Write out exactly the lines below that run from the one containing "33: (50, 251)" through the one containing "58: (195, 140)", both included, with no other lines.

Dataset records -

☆ ☆ ☆ ☆

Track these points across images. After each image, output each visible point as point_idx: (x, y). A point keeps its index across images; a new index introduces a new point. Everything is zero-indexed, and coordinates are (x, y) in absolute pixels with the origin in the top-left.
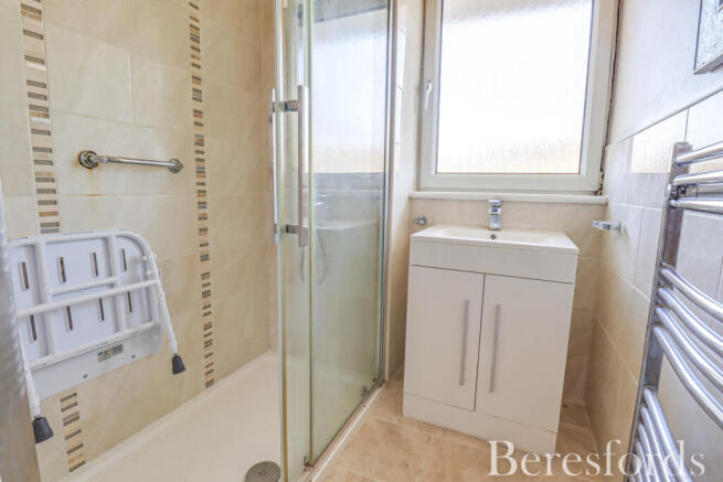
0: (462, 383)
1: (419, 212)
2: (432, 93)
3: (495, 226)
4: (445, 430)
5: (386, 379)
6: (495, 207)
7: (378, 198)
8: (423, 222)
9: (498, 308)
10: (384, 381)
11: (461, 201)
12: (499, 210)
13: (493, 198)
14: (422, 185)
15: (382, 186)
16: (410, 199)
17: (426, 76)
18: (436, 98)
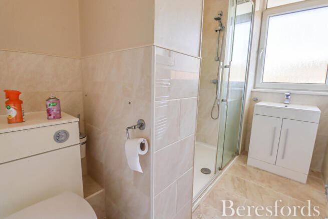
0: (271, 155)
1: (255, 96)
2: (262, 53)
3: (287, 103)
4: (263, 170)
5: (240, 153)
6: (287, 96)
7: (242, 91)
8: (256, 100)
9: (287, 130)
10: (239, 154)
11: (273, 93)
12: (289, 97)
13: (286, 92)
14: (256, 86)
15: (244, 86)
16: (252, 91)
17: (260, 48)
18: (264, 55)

☆ ☆ ☆ ☆

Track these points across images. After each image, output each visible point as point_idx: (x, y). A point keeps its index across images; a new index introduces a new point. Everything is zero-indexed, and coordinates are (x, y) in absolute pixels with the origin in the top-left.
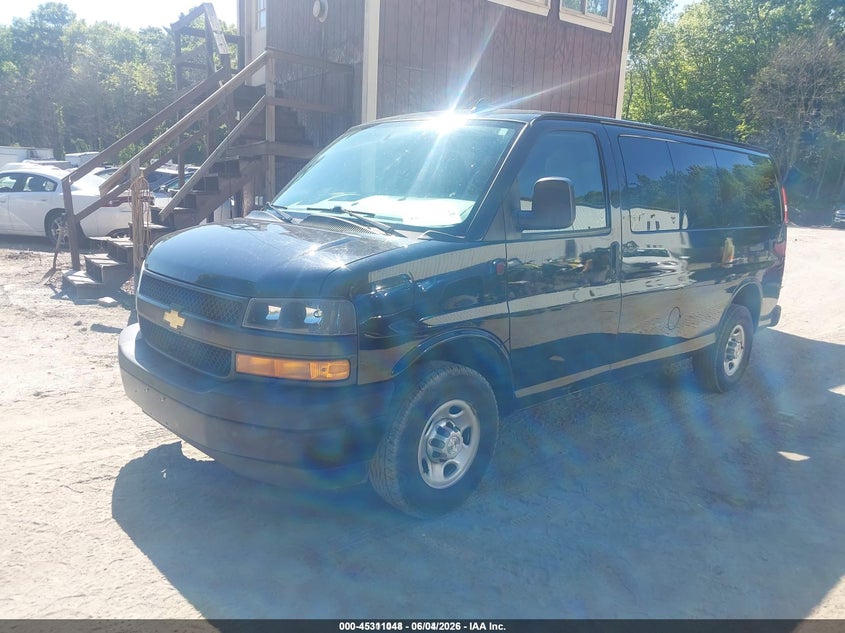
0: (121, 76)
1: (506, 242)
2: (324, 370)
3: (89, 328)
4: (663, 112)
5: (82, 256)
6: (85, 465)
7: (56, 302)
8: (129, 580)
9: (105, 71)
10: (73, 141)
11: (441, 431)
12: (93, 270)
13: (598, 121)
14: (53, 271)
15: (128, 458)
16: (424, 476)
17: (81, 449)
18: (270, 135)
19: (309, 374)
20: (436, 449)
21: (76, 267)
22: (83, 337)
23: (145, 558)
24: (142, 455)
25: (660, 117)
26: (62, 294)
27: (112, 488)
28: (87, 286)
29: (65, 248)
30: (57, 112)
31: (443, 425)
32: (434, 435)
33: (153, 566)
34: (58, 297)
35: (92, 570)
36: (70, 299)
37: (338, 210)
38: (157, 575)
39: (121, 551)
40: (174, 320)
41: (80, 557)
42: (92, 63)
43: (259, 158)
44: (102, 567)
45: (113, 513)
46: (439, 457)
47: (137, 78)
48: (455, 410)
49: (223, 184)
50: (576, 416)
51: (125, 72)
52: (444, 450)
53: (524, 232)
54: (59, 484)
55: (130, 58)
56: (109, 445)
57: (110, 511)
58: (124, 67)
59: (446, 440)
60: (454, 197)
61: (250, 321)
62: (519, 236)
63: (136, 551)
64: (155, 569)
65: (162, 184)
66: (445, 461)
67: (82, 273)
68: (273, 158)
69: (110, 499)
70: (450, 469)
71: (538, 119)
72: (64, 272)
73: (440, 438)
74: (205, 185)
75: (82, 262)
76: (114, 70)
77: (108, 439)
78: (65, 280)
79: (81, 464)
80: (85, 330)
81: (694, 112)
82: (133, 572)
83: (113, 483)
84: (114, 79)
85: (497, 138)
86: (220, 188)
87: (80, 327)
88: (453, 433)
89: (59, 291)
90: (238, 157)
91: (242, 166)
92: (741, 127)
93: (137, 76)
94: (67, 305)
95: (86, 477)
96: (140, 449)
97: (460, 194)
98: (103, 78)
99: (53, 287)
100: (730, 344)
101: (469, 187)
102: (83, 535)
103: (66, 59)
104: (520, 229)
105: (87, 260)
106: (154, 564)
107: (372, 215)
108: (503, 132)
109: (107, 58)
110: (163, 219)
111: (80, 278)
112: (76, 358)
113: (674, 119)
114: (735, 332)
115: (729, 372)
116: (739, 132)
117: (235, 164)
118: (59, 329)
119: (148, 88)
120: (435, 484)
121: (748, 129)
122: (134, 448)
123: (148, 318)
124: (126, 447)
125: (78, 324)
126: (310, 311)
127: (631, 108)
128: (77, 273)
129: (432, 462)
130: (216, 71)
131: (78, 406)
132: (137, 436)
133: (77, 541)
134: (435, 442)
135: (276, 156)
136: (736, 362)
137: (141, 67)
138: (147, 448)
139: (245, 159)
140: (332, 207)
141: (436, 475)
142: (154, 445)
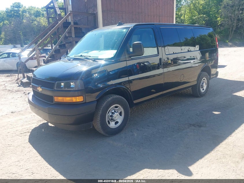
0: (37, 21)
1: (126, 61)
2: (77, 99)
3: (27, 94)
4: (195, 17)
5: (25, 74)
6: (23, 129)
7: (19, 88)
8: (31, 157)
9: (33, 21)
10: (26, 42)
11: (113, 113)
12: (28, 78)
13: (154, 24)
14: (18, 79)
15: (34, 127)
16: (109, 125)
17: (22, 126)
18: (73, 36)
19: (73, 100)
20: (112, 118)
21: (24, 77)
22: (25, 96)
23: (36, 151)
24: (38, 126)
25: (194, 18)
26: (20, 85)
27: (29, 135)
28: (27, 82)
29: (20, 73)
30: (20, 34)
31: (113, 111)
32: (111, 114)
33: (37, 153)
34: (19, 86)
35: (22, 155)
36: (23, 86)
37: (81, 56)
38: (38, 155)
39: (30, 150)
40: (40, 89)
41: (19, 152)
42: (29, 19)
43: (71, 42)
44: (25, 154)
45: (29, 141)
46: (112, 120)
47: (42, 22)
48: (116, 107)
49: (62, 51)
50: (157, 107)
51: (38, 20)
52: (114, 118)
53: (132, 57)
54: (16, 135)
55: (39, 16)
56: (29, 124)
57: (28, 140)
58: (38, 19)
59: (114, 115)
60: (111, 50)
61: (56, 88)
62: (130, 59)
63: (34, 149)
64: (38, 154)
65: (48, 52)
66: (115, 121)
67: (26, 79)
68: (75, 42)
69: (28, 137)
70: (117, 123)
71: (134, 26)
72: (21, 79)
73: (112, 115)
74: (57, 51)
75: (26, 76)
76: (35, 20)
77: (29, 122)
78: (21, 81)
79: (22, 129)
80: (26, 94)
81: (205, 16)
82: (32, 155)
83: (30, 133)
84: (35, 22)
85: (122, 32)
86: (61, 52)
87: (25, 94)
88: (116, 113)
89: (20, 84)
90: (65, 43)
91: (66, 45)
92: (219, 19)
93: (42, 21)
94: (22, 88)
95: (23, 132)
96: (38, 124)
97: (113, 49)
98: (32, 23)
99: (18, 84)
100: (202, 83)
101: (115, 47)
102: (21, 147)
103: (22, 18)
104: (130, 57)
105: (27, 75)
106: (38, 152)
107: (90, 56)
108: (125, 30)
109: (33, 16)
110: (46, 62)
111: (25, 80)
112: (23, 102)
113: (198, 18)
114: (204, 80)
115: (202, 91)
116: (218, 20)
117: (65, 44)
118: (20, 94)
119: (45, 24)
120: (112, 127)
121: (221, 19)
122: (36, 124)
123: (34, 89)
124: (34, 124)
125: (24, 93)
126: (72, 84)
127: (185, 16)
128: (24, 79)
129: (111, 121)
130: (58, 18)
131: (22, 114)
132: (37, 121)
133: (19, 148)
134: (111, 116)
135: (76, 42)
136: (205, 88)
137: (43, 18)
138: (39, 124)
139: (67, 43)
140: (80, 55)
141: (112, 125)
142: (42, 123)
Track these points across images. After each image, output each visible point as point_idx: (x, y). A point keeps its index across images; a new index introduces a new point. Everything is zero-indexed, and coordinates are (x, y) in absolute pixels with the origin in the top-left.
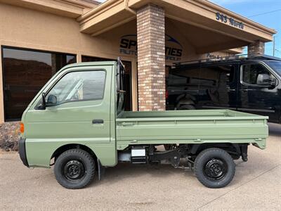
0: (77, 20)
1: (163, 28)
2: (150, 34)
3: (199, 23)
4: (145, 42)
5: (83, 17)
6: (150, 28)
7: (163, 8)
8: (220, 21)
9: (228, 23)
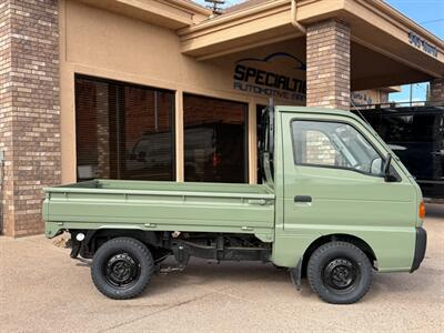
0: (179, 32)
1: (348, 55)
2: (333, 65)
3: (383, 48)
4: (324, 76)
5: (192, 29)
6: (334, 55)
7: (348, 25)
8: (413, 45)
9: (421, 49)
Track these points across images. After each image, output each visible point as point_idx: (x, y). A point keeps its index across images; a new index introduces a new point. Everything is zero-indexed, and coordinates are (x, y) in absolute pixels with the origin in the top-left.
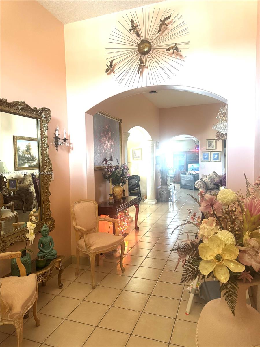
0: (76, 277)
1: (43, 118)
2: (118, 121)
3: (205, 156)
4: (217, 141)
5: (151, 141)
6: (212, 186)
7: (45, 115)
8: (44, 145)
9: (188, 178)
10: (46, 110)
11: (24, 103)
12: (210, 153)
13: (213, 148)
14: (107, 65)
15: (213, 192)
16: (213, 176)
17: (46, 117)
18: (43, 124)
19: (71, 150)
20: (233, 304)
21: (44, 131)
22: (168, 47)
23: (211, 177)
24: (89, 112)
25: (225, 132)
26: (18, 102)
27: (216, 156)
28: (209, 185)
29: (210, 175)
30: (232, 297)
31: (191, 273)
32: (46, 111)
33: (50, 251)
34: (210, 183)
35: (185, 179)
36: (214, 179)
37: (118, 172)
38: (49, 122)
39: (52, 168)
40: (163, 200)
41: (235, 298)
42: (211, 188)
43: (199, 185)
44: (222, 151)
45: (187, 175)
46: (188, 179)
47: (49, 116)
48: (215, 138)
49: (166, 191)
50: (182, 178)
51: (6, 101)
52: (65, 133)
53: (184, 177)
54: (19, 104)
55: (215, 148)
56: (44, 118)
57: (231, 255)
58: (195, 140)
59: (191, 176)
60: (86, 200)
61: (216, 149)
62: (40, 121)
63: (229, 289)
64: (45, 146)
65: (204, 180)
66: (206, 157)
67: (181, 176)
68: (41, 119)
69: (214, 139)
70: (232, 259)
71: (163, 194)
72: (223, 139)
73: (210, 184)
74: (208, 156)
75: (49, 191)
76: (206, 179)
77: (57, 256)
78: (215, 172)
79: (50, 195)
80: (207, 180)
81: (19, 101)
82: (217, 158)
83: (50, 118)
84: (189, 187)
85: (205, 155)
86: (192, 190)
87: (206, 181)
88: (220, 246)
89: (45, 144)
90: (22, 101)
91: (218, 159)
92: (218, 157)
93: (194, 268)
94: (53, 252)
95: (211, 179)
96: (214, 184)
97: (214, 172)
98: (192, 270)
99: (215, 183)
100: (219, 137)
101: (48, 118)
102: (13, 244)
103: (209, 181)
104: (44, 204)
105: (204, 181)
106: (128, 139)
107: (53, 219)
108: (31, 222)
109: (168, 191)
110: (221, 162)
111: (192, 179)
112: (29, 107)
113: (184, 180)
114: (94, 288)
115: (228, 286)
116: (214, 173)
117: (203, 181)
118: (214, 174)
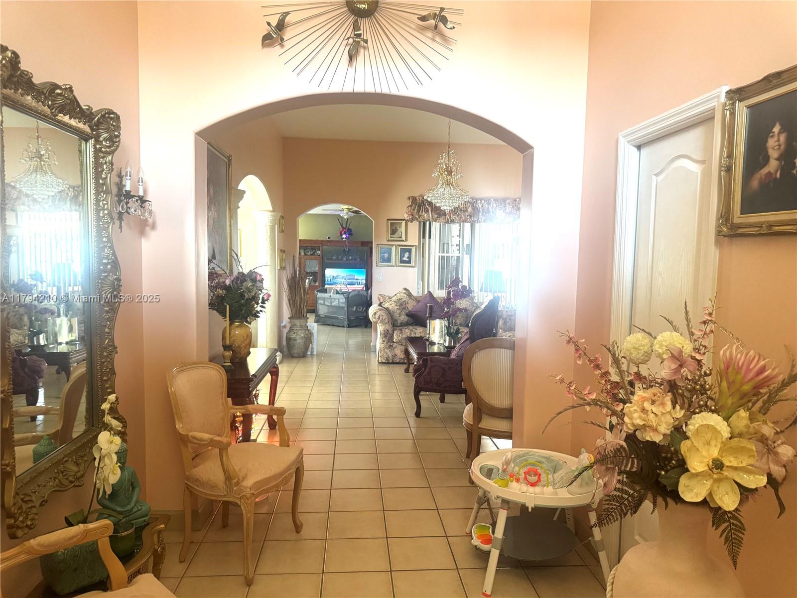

☆ ☆ ☆ ☆

Task response -
33: (50, 251)
34: (210, 183)
35: (185, 179)
36: (214, 179)
37: (118, 172)
38: (49, 122)
39: (52, 168)
40: (163, 200)
41: (235, 298)
42: (211, 188)
43: (199, 185)
44: (222, 151)
45: (187, 175)
46: (188, 179)
47: (49, 116)
48: (215, 138)
49: (166, 191)
50: (182, 178)
51: (6, 101)
52: (65, 133)
53: (184, 177)
54: (19, 104)
55: (215, 148)
56: (44, 118)
57: (231, 255)
58: (195, 140)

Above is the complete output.